She asks "Is this true?" and proceeds to show that it is [How many mutations?]. She assumes that the human mutation rate is 1.2 × 10-8 per sit per generation. Multiply this by 7.16 billion people on the planet and you get an average of 86 mutations at every single base pair in the human genome.1
Many of these mutations will be deleterious and they will be quickly eliminated from the population if they are lethal or cause severe problems. Some moderately and slightly deleterious mutations will be present in the population because they haven't yet been eliminated by negative selection. (Some will have no effect if they are present in only one copy of your diploid genome.)
To a first approximation, the statement is pretty accurate. If it's true that most of our genome is junk then the nucleotide sequence is not important.2 As we sequence more and more genomes we should see heterogeneity at 90% of the base pairs in the genome. We haven't reached this sort of coverage but all available evidence is consistent with the idea that most positions can be variable.
1 I prefer a larger mutation rate of 100 new mutations per generation for a total of 112 mutations at every site.
2. This doesn't rule out functions that are not sequence-specific. Such functions are known to exist but there are no reasonable hypotheses that justify such functions for most of the genome.
I suppose that in a genome of 6 billion bases "many" can still be a very small percentage, but "many of those mutations will be deleterious" still sounds a bit odd.
ReplyDeleteGood point. There are about 6 × 10^11 new mutations every generation and only 1%, at most, are deleterious.
DeleteThat's 6 billion deleterious mutations per generation. I probably should have said "very few." :-)
The calculation Sayres made was only of mutations that occurred in the present generation.

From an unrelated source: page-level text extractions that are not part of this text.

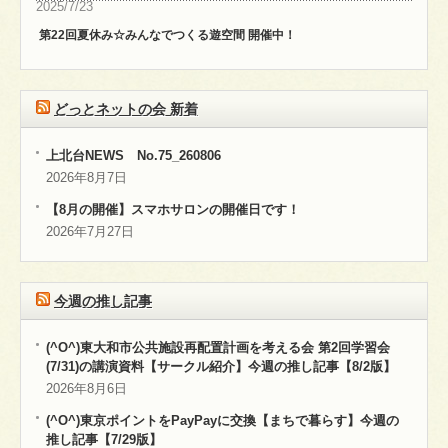
2025/7/23
第22回夏休み☆みんなでつくる遊空間 開催中！
どっとネットの会 新着
上北台NEWS No.75_260806
2026年8月7日
【8月の開催】スマホサロンの開催日です！
2026年7月27日
今週の推し記事
(^O^)東大和市公共施設再配置計画を考える会 第2回学習会
(7/31)の講演資料【サークル紹介】今週の推し記事【8/2版】
2026年8月6日
(^O^)東京ポイントをPayPayに交換【まちで暮らす】今週の
推し記事【7/29版】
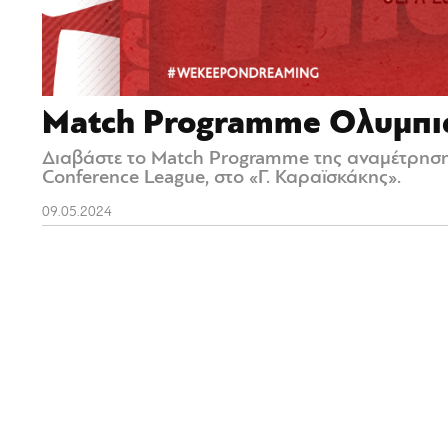
Match Programme Ολυμπιακ
Διαβάστε το Match Programme της αναμέτρησης
Conference League, στο «Γ. Καραϊσκάκης».
09.05.2024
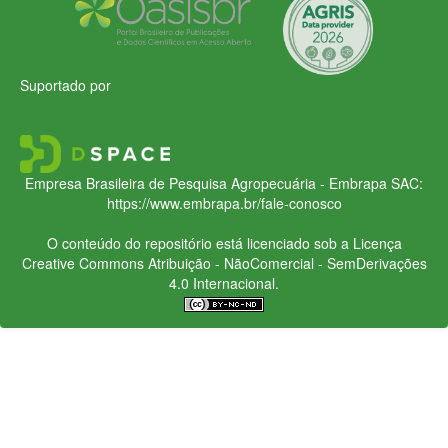
Suportado por
Empresa Brasileira de Pesquisa Agropecuária - Embrapa
SAC:
https://www.embrapa.br/fale-conosco
O conteúdo do repositório está licenciado sob a Licença
Creative Commons
Atribuição - NãoComercial - SemDerivações
4.0 Internacional.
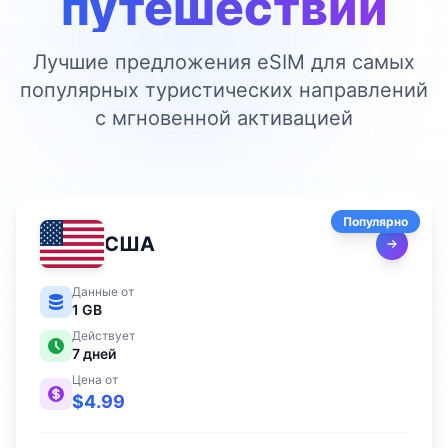
путешествий
Лучшие предложения eSIM для самых
популярных туристических направлений
с мгновенной активацией
Популярно
США
Данные от
1 GB
Действует
7
дней
Цена от
$
4.99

If you consider those that occurred in previous generations and were passed on and are segregating in our population, the number is of course higher.
ReplyDeleteIt gets complicated, because it involves not only the coalescent tree of ancestry of the copies in the present generation, it also involves the way the coalescent process breaks down as an approximation when the sample taken is the whole population.
Yeah, I know. It doesn't change the conclusion that every non-lethal site is mutated, but it underestimates the number of segregating mutations in the population.
DeleteDo you know how to calculate the real number? It's tricky because you don't know the effective population sizes of semi-isolated human populations. I'm sure that if anyone can do it, it's you. Take your time and get back to us in a few months! :-)
You're of course offering to fund my effort ...
DeleteI'll chip in $100. That should pretty much cover it, eh?
DeleteI'll put in $5 for chalk, that's about all you need right?
DeleteBerlinski spanked your a.s big time, so if I were you, I would take some math courses this summer or I would go to the atheistic confession. I'm afraid however, that people like you lie to themselves so much, they can no longer distinguish what it is; what is the truth and a lie.
DeleteI told you I had second sight.
DeleteI chip in a reference that might provide some of the answer: “Analysis of 6,515 exomes reveals the recent origin of most human protein-coding variants.”; (http://www.ncbi.nlm.nih.gov/pubmed/2320168)
DeleteThanks for reposting.
ReplyDeleteI look forward to Joe's calculation.
I just like how cleanly this very simple calculation shows how we expect, on average, every site, to vary in a hundred or more individuals across the whole human population.
We can take into account mutation rate variation across the chromosomes, context-dependent substitutions, inherited mutations from previous generations, and a host of other complications. This is why I will, hopefully, be employed for a few more years. :)
??
ReplyDeleteIf the rate per site is 1.2*10^-8, the probability for any site to remain unmutated even in 7.16 billion trials is (1-(1.2*10^-8))^7.16 billion. Using my cutting-edge computational software (Excel) I get that 1 in 390 such sites remains unmutated on average.
When the population was 6 billion, it was 1 in 148 - the same as the chance of being an unmutated individual. (Disclaimer: IANAM).
For mutations to specific bases divide N by 3? Still 33 is rather impressive.